The Telegraph reports today on a study published in New Scientist which claims that believing you are sick can make you sick. The so-called ‘nocebo’ effect is explained.

“The idea that believing you are ill can make you ill sounds far-fetched, yet rigorous trials have established beyond a doubt that the converse is true – the power of suggestion can improve health,” reported New Scientist magazine.

“The placebo effect has an evil twin: the nocebo effect, in which dummy pills and negative expectations can produce harmful effects.”

Although I’m very far from being a scientist, I can’t say I’m wholly surprised by this. There is no reason for the placebo effect not to have an opposite kind of reaction. I just didn’t know it had a name!

So what we are left with is a rather tentative call for positive thinking.

And on that note, a few positive stories for a Friday.

image srboisvert at flickr

– Brian Burnie, a Scottish multi-millionaire, is selling his estate and the luxury hotel he has spent his life creating, to raise funds for a cancer charity.  As the Times reports

Proceeds from the sale will go to establish and fund a Marie Curie/Macmillan cancer nurse for north Northumberland, and vehicles to take cancer patients to hospital.

Now there’s an antidote to all the stories about MPs with their snouts in the trough!

– Speaking of which, the Independent has profiled Britain’s cheapest MP. Not quite such a bad place to be at the moment, Mr Hollobone !

– And at the end of Mind Week 2009 which this year focused on Men’s Mental Health, the awards were announced with the Mind Book of the Year going to Sathnam Sanghera for The Boy with the Topknot.

Eleanor Harding of the Wandsworth Guardian won the Journalist of the Year award.
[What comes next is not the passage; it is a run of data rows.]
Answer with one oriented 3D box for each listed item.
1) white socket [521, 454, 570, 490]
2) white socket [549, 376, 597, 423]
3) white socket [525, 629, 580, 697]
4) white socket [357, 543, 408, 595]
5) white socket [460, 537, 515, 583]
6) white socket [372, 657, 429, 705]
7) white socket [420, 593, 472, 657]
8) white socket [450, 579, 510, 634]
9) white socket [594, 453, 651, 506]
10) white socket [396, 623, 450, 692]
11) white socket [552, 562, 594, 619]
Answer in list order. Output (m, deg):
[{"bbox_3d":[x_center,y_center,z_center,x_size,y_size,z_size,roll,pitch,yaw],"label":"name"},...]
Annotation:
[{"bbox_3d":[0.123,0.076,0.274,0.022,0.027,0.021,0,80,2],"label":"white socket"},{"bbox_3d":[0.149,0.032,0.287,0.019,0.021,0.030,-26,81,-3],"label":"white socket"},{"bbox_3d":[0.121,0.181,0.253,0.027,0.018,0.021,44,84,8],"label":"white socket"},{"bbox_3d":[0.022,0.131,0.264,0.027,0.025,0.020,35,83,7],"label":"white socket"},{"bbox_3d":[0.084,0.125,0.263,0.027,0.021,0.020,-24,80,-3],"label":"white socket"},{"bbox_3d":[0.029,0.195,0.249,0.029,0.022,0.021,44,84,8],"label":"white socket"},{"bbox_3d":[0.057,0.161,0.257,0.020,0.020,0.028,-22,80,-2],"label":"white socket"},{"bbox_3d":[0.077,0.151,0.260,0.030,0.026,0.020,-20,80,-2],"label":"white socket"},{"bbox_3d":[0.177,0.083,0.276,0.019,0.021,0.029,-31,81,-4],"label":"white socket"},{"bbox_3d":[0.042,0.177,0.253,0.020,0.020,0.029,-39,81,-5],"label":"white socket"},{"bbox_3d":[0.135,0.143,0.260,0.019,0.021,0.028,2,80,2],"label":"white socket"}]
Writing for a local paper, her profile probably isn’t as large as some of the nominees but the nomination speaks of her clear, accessible reporting on individuals’ experiences of mental distress, avoiding sensationalism and allowing us to see interviewees as everyday people.

Some recent examples of her interviews include Judy Wilson – interim head of Springfield Hospital who speaks of her own experiences of depression. And an interview with ‘Laura’ who speaks of the ways that phobias affect her.

The prize of the Mind Champion of the Year went to Alastair Campbell. This was an award whose winner was chosen by a public vote so particular congratulations to Mr Campbell who has without doubt, devoted a great deal of time to fighting stigma relating to mental illness with a great deal of honesty.

And finally, on the subject of positive thoughts – It’s Friday!!